(Activity): Take the data below and filter it for lines containing the word "tests"; show each line found.

(Exercise inputs):
▽

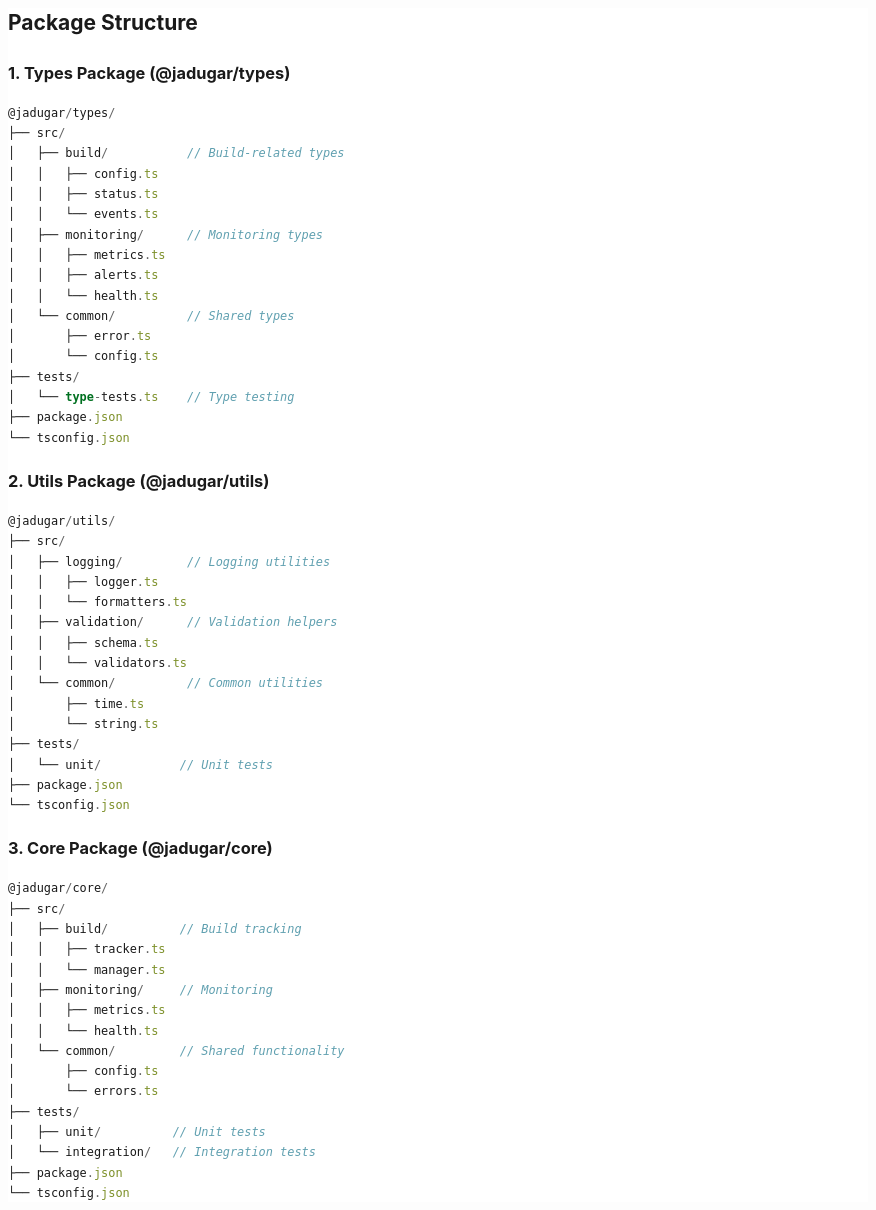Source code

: ## Package Structure

### 1. Types Package (@jadugar/types)
```typescript
@jadugar/types/
├── src/
│   ├── build/           // Build-related types
│   │   ├── config.ts
│   │   ├── status.ts
│   │   └── events.ts
│   ├── monitoring/      // Monitoring types
│   │   ├── metrics.ts
│   │   ├── alerts.ts
│   │   └── health.ts
│   └── common/          // Shared types
│       ├── error.ts
│       └── config.ts
├── tests/
│   └── type-tests.ts    // Type testing
├── package.json
└── tsconfig.json
```

### 2. Utils Package (@jadugar/utils)
```typescript
@jadugar/utils/
├── src/
│   ├── logging/         // Logging utilities
│   │   ├── logger.ts
│   │   └── formatters.ts
│   ├── validation/      // Validation helpers
│   │   ├── schema.ts
│   │   └── validators.ts
│   └── common/          // Common utilities
│       ├── time.ts
│       └── string.ts
├── tests/
│   └── unit/           // Unit tests
├── package.json
└── tsconfig.json
```

### 3. Core Package (@jadugar/core)
```typescript
@jadugar/core/
├── src/
│   ├── build/          // Build tracking
│   │   ├── tracker.ts
│   │   └── manager.ts
│   ├── monitoring/     // Monitoring
│   │   ├── metrics.ts
│   │   └── health.ts
│   └── common/         // Shared functionality
│       ├── config.ts
│       └── errors.ts
├── tests/
│   ├── unit/          // Unit tests
│   └── integration/   // Integration tests
├── package.json
└── tsconfig.json
```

△

(Solved problem):
├── tests/
│   └── type-tests.ts    // Type testing
├── tests/
│   └── unit/           // Unit tests
├── tests/
│   ├── unit/          // Unit tests
│   └── integration/   // Integration tests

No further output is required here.